Authors: Fei Wu, Dagong Lu, Mufeng Yao, Xinlei Xu, Fengjun Guo

Published: 2026-04-04 02:56:11+00:00

Comment: 2nd place (out of 94 teams) in the NTIRE 2026 Robust Deepfake Detection Challenge

AI Summary

LOGER proposes a Local–Global Ensemble framework for robust deepfake detection by combining global-level anomaly detection with local-level forgery trace identification. It leverages heterogeneous vision foundation models at multiple resolutions for global analysis and a Multiple Instance Learning (MIL) top-k aggregation strategy for local patch-level modeling. This approach significantly enhances robustness and generalization across diverse manipulation methods and real-world degradation conditions, achieving 2nd place in the NTIRE 2026 Robust Deepfake Detection Challenge.

Abstract

Robust deepfake detection in the wild remains challenging due to the ever-growing variety of manipulation techniques and uncontrolled real-world degradations. Forensic cues for deepfake detection reside at two complementary levels: global-level anomalies in semantics and statistics that require holistic image understanding, and local-level forgery traces concentrated in manipulated regions that are easily diluted by global averaging. Since no single backbone or input scale can effectively cover both levels, we propose LOGER, a LOcal--Global Ensemble framework for Robust deepfake detection. The global branch employs heterogeneous vision foundation model backbones at multiple resolutions to capture holistic anomalies with diverse visual priors. The local branch performs patch-level modeling with a Multiple Instance Learning top-$k$ aggregation strategy that selectively pools only the most suspicious regions, mitigating evidence dilution caused by the dominance of normal patches; dual-level supervision at both the aggregated image level and individual patch level keeps local responses discriminative. Because the two branches differ in both granularity and backbone, their errors are largely decorrelated, a property that logit-space fusion exploits for more robust prediction.
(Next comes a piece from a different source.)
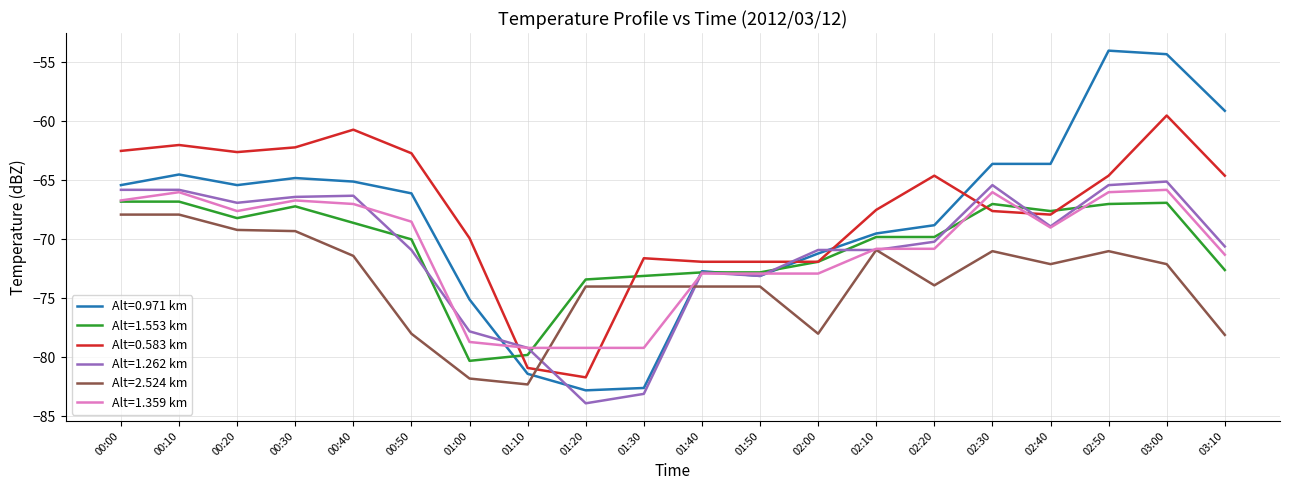

True or false: Alt=0.583 km and Alt=0.971 km intersect in this chart.

True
LOGER achieves 2nd place in the NTIRE 2026 Robust Deepfake Detection Challenge, and further evaluation on multiple public benchmarks confirms its strong robustness and generalization across diverse manipulation methods and real-world degradation conditions.


Key findings
LOGER achieved 2nd place in the NTIRE 2026 Robust Deepfake Detection Challenge and demonstrated strong generalization across various public benchmarks. It consistently outperformed state-of-the-art methods, showing superior robustness under diverse real-world degradation conditions like JPEG compression, resizing, and blurring. The local-global ensemble and logit-space fusion were confirmed to be crucial for this robust performance.
Approach
LOGER employs a two-branch ensemble: a global branch uses heterogeneous vision foundation model backbones (DINOv3-H, MetaCLIP2-H) at multiple resolutions to capture holistic anomalies. The local branch uses DINOv3-L for patch-level modeling with a Multiple Instance Learning (MIL) top-k aggregation strategy to focus on suspicious regions, using dual-level supervision. Predictions from both branches are then fused in the logit space for robust final classification.
Datasets
NTIRE 2026 Robust Deepfake Detection Challenge, HydraFake, FaceForensics++, DF40, Celeb-DF, ScaleDF, CDF-v2, DFD, DFDC, DFDCP, WDF
Model(s)
DINOv3-Huge, DINOv3-Large, MetaCLIP2-Huge
Author countries
China